+++ RECORD SET
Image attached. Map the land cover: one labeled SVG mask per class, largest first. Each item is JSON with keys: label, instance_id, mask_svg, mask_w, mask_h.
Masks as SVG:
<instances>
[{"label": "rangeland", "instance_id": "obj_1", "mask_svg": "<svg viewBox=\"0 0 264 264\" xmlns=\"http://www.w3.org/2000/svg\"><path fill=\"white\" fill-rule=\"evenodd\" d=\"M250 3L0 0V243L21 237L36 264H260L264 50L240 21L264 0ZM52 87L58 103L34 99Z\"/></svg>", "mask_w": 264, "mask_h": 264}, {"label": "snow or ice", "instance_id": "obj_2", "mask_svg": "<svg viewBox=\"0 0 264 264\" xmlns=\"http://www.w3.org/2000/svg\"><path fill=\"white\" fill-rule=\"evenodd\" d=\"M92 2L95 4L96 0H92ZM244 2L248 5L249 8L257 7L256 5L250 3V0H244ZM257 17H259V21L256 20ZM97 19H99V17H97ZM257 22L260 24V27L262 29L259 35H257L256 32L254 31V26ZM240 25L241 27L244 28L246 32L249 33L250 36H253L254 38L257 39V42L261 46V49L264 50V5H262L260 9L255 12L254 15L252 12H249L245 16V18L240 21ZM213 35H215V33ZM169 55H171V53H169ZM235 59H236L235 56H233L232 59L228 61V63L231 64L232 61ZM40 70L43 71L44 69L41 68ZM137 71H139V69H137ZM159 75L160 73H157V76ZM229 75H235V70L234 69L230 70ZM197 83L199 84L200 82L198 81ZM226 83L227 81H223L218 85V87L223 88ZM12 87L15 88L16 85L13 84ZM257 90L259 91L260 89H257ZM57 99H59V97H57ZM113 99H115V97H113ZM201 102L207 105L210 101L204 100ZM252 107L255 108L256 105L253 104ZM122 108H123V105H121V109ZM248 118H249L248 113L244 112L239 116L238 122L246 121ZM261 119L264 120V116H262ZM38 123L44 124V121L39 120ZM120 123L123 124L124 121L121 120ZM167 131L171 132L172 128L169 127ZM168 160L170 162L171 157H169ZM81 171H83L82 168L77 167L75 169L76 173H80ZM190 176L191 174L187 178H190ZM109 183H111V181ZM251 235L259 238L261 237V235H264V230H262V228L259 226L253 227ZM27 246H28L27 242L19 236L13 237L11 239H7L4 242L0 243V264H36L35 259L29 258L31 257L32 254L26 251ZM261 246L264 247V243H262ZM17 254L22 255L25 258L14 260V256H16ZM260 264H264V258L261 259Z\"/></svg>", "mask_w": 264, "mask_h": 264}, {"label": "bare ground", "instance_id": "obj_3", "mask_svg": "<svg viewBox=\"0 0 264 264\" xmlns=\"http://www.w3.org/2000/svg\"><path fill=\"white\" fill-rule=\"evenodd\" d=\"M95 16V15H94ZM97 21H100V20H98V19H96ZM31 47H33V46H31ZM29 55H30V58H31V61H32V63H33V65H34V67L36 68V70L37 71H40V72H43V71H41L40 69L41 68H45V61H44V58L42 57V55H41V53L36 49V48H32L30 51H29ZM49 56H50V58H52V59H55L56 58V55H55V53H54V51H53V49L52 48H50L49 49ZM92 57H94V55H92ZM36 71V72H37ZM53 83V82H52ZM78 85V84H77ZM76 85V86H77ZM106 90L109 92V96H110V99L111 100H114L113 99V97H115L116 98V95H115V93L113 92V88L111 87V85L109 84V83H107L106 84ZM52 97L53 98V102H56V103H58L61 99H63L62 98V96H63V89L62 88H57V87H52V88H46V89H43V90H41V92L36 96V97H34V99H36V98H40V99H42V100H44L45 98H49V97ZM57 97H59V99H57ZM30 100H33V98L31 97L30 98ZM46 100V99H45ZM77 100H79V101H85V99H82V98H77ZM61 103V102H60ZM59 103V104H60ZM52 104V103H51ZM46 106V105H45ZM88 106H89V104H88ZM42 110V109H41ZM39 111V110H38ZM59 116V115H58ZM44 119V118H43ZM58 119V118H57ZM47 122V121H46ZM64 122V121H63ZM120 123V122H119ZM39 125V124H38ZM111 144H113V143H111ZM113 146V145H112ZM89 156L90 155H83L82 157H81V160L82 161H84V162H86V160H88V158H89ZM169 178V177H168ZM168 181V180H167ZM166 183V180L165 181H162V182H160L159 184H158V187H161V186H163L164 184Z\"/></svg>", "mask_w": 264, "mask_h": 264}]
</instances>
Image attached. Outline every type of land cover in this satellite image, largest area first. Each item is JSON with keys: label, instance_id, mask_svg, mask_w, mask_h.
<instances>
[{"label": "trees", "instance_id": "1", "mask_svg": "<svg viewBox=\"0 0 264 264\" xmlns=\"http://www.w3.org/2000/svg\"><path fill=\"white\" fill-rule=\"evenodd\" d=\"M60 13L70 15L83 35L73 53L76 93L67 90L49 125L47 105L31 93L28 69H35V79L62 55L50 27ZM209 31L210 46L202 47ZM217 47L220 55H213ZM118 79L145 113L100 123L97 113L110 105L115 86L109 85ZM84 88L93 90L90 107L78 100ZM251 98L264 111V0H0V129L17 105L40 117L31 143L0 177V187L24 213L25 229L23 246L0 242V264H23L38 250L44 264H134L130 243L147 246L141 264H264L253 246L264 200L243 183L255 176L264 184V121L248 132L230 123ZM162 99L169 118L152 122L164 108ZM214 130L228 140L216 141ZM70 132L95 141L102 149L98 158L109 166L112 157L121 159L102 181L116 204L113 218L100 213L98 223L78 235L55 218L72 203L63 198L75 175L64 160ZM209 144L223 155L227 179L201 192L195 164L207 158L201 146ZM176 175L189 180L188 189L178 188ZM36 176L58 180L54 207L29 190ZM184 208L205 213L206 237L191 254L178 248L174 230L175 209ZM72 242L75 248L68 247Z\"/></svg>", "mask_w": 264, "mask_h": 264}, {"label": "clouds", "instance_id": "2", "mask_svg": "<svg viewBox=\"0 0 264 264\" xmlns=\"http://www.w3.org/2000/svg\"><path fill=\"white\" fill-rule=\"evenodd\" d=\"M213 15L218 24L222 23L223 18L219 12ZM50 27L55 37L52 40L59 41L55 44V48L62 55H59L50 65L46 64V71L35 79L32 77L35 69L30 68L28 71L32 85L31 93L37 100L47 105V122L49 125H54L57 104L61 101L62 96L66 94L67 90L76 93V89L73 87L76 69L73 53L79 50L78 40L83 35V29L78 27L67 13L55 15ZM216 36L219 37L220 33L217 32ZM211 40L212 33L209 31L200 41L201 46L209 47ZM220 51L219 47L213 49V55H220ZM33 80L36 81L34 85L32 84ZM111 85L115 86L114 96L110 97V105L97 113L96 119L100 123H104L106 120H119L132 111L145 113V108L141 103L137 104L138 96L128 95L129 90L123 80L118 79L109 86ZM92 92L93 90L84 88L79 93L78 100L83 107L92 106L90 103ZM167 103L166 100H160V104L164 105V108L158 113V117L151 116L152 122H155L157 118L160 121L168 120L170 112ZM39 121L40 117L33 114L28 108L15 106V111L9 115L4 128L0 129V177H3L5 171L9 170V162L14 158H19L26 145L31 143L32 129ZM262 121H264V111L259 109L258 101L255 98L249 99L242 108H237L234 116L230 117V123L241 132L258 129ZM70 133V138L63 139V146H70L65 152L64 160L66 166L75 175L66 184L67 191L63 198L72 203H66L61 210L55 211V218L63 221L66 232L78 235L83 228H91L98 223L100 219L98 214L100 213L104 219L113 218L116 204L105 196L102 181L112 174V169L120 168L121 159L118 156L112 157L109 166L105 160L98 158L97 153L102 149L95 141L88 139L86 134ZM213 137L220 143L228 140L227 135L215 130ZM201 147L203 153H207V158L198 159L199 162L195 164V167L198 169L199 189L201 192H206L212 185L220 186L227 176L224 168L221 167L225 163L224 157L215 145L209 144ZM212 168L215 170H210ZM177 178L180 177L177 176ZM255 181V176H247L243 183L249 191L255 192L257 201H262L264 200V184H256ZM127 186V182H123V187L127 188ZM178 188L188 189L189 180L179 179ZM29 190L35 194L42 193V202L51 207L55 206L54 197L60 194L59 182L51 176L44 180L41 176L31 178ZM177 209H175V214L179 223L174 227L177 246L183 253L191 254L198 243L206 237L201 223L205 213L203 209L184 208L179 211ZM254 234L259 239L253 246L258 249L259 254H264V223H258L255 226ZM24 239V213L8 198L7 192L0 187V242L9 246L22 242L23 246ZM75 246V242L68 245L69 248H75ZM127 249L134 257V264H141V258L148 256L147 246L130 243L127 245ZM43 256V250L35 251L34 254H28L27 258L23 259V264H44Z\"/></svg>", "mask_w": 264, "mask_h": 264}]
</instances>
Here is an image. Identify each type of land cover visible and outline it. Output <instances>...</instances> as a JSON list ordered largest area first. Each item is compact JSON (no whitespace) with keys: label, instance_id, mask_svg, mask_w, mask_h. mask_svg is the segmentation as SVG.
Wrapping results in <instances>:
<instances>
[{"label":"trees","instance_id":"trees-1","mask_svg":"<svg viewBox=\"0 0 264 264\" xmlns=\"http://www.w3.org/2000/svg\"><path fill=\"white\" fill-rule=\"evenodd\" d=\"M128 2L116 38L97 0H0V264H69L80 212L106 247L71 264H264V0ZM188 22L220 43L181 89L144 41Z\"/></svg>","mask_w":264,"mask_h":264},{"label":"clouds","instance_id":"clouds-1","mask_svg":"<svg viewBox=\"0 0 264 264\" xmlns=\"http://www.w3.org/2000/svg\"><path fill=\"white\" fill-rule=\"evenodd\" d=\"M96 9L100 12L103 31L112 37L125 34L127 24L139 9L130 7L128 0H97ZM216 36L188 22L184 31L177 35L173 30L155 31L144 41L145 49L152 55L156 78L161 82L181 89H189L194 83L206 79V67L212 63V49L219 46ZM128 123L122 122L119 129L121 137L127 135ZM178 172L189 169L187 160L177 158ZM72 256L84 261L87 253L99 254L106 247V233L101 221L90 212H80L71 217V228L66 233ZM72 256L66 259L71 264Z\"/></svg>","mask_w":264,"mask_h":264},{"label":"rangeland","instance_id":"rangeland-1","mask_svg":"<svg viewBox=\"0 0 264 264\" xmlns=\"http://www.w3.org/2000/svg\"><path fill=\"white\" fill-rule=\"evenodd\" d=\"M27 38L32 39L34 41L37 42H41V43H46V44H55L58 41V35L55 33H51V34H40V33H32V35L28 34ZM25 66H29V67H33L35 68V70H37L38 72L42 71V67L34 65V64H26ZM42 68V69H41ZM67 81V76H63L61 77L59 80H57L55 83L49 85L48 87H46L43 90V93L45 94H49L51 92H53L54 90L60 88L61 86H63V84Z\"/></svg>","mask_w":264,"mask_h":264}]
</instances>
++++++
WRITTEN INSTRUCTION » Please count the lines of the records above that contain the word "area", matching case exactly, and give only that number.

CORRECT ANSWER » 2